The Phillip Adams column deserves strong attack. He hears only what he wants to hear, in that he ignores John Howard's oft-repeated line that the majority of Muslims are fine, upstanding, peace loving members of the community. Explicitly, when Howard talks of how Muslims "hate" the West, he is talking of the murdering extremists. Phillip claims:

" The chill of fear that passed through mainstream Australia at the PM's words would have been nothing to the dread felt within Muslim suburbs such as Sydney's Lakemba. Another nail in the coffin of co-operation.
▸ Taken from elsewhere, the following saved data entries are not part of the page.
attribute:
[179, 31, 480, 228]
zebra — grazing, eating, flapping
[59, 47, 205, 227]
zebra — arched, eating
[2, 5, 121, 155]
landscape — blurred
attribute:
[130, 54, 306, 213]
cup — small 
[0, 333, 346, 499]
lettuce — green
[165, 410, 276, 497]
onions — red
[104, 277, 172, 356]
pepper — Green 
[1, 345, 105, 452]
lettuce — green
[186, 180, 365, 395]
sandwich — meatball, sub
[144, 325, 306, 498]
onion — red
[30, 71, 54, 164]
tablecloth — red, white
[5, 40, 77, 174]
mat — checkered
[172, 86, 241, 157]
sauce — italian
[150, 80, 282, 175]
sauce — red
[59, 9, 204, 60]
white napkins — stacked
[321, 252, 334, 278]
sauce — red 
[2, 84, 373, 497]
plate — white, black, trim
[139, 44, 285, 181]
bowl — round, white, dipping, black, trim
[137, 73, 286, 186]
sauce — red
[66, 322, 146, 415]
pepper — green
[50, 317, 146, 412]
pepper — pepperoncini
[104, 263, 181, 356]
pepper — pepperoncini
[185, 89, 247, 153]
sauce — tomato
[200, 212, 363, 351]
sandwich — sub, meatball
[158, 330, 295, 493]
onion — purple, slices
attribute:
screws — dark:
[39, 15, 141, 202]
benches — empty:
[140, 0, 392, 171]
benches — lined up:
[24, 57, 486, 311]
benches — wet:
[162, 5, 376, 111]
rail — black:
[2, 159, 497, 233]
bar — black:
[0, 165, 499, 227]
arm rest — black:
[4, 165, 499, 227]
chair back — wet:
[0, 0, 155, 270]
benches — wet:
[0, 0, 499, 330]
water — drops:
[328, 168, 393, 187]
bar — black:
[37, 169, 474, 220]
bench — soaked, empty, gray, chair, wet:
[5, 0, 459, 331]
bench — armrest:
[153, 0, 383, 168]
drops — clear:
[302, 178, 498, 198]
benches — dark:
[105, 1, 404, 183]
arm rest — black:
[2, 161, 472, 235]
It's more encouragement for the sort of angry, alienated kids who turned themselves into bombs in London."

Only if, like you Phillip, they DO NOT LISTEN TO WHAT JOHN HOWARD AND KIM BEASLEY SAY.

Read this (from the other side of the world, where they have better hearing than in Phillip's office in Sydney) in the Gulf Times in Qatar:

"
SYDNEY: Prime Minister John Howard assured Australian Muslims yesterday that they should not be frightened in the wake of the latest Bali bombings as they were seen as friends, not enemies.
Howard, whose government has been accused of targeting Muslims in tough new counter-terrorism laws, said that he wanted to reassure the nation'’s 300,000-strong Muslim minority that they should not feel alienated.
'“We see them as friends, we don'’t see them as enemies,'” Howard said.
'“We see them as here in the struggle, not as a group of people who should feel frightened and isolated and alienated.
'“This is as much of an attack on the way of life that a majority of them hold dear as it is the way of life that I hold dear and you hold dear,'” he told reporters."


Phillip Adams, like much of the Left, has a compulsion to encourage victimhood, and if there is a chance that someone will be slighted (however mistakenly) by anyone to the right of Adams, he will rush to hold their hand and sympathise with how misunderstood they are.

Mark Steyn's column, by comparison, makes the realistic point that semi-apologists (who try to find a way of turning the blame for attacks on the West) simply refuse to listen to what radical Islamists say. (Christopher Hitchens makes this point repeatedly too.) As usual, Steyn displays the type of bracing common sense that the Left has trouble coming to grips with.